An architect's story expressed through his home, and the many objects within
Built, rebuilt and continuously in reconfiguration, this is the private home of famed Australian architect John Wardle. While many great designs are romanticised as the work of a single brush stroke, this is a house that consists of a thousand.
“It spans the life of our family,” Wardle explains. “At this stage what’s left of the original is part of the plan of the ground floor. Each cycle of renovation is about tearing away at the things that life has moved beyond and knowing what things to retain.”
Importantly, Wardle’s house isn’t notable for following one rigid style, but for combining so many. There’s a tribute to Louis Kahn in one corner of the house and another tiled entirely with the handiwork of a single Japanese ceramic artist. There are items of furniture crafted by Wardle himself alongside commercial pieces by larger brands. All of it however pales in comparison to his collection of ‘objects’.

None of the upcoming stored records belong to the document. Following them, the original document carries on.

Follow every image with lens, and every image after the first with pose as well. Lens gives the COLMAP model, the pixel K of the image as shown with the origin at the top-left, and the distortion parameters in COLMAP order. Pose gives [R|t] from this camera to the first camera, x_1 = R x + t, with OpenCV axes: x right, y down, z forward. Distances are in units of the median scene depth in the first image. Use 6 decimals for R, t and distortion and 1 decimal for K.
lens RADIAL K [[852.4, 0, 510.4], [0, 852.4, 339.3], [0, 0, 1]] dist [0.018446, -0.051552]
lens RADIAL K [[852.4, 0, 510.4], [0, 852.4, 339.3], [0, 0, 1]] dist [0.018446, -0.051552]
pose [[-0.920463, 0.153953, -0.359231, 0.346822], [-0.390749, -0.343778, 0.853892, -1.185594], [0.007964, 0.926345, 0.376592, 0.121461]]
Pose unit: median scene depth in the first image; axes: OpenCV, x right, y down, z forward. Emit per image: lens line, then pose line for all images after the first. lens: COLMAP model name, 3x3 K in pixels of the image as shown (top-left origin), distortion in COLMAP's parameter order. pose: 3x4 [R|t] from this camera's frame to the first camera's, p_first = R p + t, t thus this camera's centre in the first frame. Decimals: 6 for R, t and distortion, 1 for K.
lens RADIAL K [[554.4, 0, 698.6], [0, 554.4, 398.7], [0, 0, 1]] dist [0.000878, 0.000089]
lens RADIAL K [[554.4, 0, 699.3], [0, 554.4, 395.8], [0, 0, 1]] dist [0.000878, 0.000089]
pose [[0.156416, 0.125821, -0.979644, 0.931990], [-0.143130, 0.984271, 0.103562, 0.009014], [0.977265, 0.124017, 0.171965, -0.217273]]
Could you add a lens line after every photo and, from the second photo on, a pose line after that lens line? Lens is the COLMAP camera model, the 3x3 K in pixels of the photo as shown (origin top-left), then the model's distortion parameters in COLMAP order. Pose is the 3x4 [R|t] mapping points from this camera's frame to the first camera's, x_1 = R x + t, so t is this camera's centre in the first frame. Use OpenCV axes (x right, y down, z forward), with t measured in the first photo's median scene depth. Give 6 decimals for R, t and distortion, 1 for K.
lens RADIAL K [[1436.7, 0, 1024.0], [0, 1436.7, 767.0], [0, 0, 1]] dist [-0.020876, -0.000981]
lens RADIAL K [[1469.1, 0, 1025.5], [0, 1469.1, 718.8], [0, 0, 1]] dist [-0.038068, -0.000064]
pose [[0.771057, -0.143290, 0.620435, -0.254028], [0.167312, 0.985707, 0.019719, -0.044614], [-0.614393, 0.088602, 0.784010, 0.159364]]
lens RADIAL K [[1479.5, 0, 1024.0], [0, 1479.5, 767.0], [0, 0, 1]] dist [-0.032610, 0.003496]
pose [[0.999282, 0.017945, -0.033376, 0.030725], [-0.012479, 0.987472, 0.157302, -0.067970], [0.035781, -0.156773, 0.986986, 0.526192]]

They number in the thousands, populating wall to wall shelves, each with their unique story to tell. Paintings, old cameras, ceramics, model cars, books, sculptures and so on. Some traded over the counter, some dug up from the dirt.
"The last day I spend in any city is invariably spent rushing around to buy an extra suitcase to take things home in."
There is a sort of choreography to it, but they’re disparate objects that span the world and different time frames. I like teasing out similarities between things that may have had completely different sets of cultural agenda, technologies and histories in their making. Many are a result of the (barely legal) archeological digs I’ve done all my life. From the plowed fields of Sicily to the Thames at low tide to the builder’s refuse area behind Hadrian’s Villa. Tokyo, Lunigiana, Scandinavia, everywhere I go I end up searching through ‘junk’ markets. The last day I spend in any city is invariably spent rushing around to buy an extra suitcase to take things home in.
A minimalist’s heart attack in theory, but harder to fault in reality. The Kew residence is the result of an architect’s singular vision, like many other houses, although instead of that applying simply at the point of inception, it’s a statement that spans the life cycle of the house, proving above all that great design isn’t always bound to its original iteration.